Auch ein Lehrer aus Singapur erhielt einen Preis. Lim Chin Heng unterrichtet gehörlose Personen. Die Schüler:innen erzielten durch ihn große Lernerfolge. Daher gebührt ihm großer Dank und Respekt für seinen Einsatz.
Auch der ukrainische Gehörlosenverband erhielt einen Preis. Hervorgehoben wurde damit das Engagement in der vergangenen Zeit, angesichts des russischen Angriffskrieges. Ein weiterer Preis ging an den Franzosen David De Keyzer. Ihm wurde für die Durchführung und Organisation von Clin d’Oeil in Reims gedankt. Auch für die Organisation internationaler Veranstaltungen gebührt ihm viel Respekt. Bspw. setzte er sich in Israel und Amerika bei Veranstaltungen ein und legte den Fokus auf Kulturvermittlung.
Außerdem wurde der thailändische Verband ausgezeichnet für die Durchführung der WFD-Konferenz 2021. Der letzte große Preis ging an den Koreanischen Gehörlosenverband. Man bedankte sich für die Organisation der Generalversammlung und des Kongresses.

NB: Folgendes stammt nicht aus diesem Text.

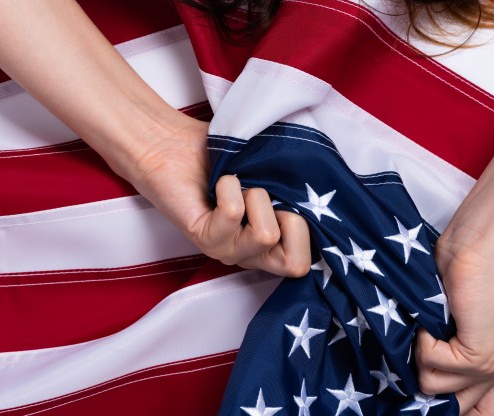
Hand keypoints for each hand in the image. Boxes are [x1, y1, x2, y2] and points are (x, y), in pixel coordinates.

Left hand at [116, 115, 311, 276]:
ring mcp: (225, 250)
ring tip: (237, 185)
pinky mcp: (203, 237)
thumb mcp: (271, 172)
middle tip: (263, 197)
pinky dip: (231, 186)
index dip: (307, 230)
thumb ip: (296, 187)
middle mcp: (247, 254)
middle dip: (291, 220)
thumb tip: (322, 186)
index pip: (303, 265)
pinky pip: (234, 214)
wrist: (172, 143)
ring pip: (267, 235)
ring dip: (257, 196)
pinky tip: (219, 181)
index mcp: (268, 243)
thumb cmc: (220, 154)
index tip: (288, 199)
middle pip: (294, 266)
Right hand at [415, 223, 493, 415]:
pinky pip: (430, 361)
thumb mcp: (451, 328)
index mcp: (493, 369)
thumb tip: (417, 384)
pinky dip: (423, 337)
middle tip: (423, 348)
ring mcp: (490, 367)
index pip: (483, 414)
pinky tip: (434, 318)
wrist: (474, 253)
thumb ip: (446, 358)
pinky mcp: (479, 356)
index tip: (431, 403)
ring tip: (431, 327)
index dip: (452, 411)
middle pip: (450, 406)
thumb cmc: (456, 281)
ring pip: (430, 385)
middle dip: (424, 378)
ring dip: (420, 353)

Als Abschluss bedankte man sich beim alten Vorstand des WFD und des WFDYS und verabschiedete diese. Der neue, jedoch selbige Vorstand wurde dann begrüßt. Er wird sich jetzt in den kommenden vier Jahren der Aufgabe annehmen. Das war ein Kurzbericht über den WFD-Kongress hier aus Jeju, Südkorea. In Kürze gibt es dann noch weitere Berichte zum Thema. Tschüss!